• _Document segment_:
━━━

The ribs 38, 40 in each plate 26, 28 are arranged asymmetrically. That is, the ribs 38 in plate 26 are located closer to inlet opening 46 than they are to outlet opening 48. Similarly, ribs 40 in plate 28 are located closer to outlet opening 48 than they are to inlet opening 46. The purpose of this will be described further below. Plates 26, 28 are, however, identical, in that if either plate were to be turned over and rotated 180 degrees they would look the same.
Referring next to FIG. 6, a lower or second plate 28 of one plate pair 12 is shown stacked on top of an upper or first plate 26 of a second plate pair 12. From this, it will be seen that the back-to-back plates of adjacent plate pairs are arranged such that each rib on one plate contacts no more than two ribs on an adjacent plate of these back-to-back plates. In other words, when oil flows through the plates in the direction of arrow 51, each rib has an upstream end 52 and a downstream end 54, the upstream ends 52 of the ribs on one plate are in contact with the downstream ends 54 of the ribs on the adjacent plate of each of the back-to-back plates. This is referred to as two point contact of the ribs on adjacent plates. In contrast, in the prior art plates shown in FIGS. 4 and 8, each rib on one plate contacts three ribs on the adjacent plate resulting in a three point contact between the ribs on adjacent plates. Another distinction is that in the prior art plates as shown in FIG. 4, the ribs are symmetrically arranged.

━━━

• _Task requirements_:
#1 List every figure number mentioned in the passage on plate ribs, counting each figure only once.
#2 Carry on the passage on plate ribs, starting after its final sentence.
The items after this point come from a separate, unrelated source.

━━━

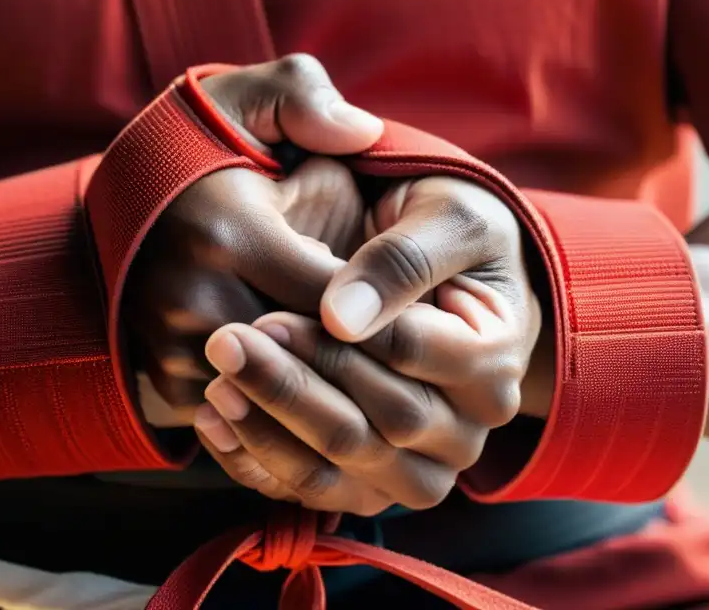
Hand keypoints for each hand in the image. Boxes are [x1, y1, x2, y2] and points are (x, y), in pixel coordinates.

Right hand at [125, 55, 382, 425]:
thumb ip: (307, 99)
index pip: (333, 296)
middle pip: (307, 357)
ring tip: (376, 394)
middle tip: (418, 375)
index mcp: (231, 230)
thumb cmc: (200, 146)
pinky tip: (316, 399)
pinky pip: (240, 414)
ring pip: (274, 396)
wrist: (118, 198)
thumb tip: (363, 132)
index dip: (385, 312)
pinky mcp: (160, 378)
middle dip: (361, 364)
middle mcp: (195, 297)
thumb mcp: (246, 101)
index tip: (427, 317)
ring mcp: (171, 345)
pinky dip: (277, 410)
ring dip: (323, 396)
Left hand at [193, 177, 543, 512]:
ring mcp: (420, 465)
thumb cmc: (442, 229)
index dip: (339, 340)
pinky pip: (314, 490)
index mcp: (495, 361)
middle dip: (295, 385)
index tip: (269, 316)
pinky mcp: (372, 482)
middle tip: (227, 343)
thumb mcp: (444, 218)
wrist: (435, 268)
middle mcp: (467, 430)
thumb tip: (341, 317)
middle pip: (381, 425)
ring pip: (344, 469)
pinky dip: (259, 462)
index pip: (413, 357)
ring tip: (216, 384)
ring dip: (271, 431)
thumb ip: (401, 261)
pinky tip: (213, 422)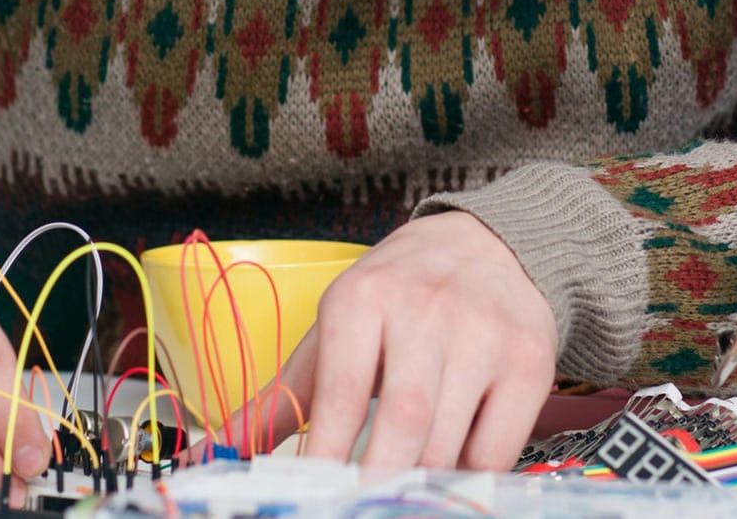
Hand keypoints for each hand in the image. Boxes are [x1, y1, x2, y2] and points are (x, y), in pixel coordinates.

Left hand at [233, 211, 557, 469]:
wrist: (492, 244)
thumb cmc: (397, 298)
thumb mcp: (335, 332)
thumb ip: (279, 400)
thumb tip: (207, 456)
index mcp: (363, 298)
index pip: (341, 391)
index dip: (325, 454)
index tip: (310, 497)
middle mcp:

━━━

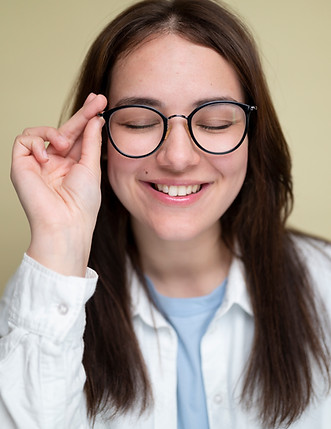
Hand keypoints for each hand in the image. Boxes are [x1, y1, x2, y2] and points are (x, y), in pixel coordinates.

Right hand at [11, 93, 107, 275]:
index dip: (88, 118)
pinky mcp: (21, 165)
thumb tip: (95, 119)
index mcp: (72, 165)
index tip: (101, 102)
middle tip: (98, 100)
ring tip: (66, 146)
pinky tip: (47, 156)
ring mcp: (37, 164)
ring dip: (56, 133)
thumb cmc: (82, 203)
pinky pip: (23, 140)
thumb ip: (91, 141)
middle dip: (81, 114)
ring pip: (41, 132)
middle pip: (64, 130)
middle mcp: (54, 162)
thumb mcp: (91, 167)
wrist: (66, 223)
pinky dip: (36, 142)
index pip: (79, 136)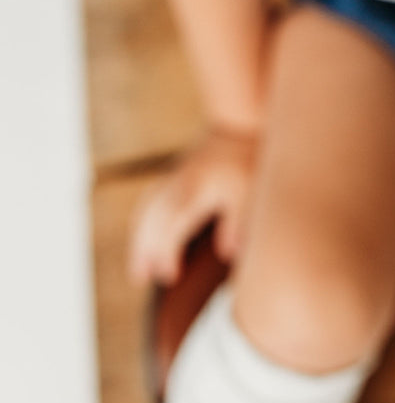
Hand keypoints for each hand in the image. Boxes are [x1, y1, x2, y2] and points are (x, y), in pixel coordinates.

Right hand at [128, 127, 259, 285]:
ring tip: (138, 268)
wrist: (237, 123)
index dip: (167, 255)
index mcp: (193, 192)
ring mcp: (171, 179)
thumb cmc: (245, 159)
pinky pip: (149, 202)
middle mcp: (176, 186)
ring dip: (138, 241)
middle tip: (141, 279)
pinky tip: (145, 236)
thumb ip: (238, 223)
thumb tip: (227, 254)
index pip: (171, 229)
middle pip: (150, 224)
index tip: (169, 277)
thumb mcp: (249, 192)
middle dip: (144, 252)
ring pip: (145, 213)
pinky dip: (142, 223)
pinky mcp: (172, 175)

━━━

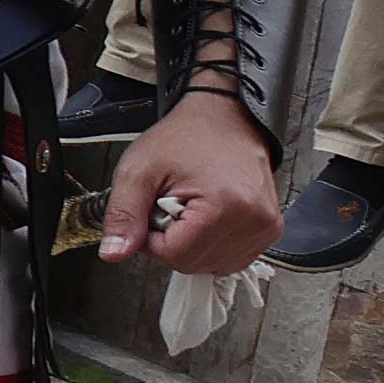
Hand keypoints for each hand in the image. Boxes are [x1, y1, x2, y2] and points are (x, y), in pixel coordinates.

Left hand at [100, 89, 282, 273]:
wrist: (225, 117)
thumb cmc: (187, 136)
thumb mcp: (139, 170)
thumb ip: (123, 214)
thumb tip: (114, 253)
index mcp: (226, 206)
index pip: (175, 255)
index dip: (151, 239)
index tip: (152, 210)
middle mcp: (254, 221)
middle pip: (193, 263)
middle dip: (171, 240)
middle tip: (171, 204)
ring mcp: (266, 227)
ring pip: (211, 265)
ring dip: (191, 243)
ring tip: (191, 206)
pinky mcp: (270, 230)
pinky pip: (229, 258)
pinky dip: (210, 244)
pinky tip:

━━━

• _Task-by-task results_:
#1 FIG. 6, FIG. 4, FIG. 8

#2
The three point contact of the prior art plates causes problems in manufacture, because it is difficult to make contact at all three points. Also, as the punch and die sets that are used to make the plates wear down the ribs tend to get shorter or the ends more round with the result that the ribs end up making contact only at the centre points. The two point contact as shown in FIG. 6 overcomes these difficulties.
Referring again to FIGS. 2 and 3, ribs 38, 40 are orientated at an oblique angle α between 18 and 32 degrees. The preferred range is between 20 and 24 degrees. The transverse width of plates 26, 28 is preferably between 15 and 25 mm. For a width of 20 mm, the preferred angle α is about 24 degrees, and for a width of about 25 mm, the preferred angle is about 18 degrees. Plates 26, 28 are preferably formed of brazing clad aluminum of a thickness between 0.3 and 1.5 mm. The inside rib height 41 as shown in FIG. 5 is preferably less than 7 mm.
Referring next to FIG. 7 in comparison with the prior art configuration shown in FIG. 9, the cross-sectional flow area inside plate pairs 12 is about 17% larger for the same rib height as it is in the prior art configuration shown in FIG. 9. Also, the variation in the size of the flow openings is also smaller than in the FIG. 9 prior art embodiment. The result is that there is less oil slide flow resistance and pressure drop in plate pairs 12 than there is in the prior art configuration.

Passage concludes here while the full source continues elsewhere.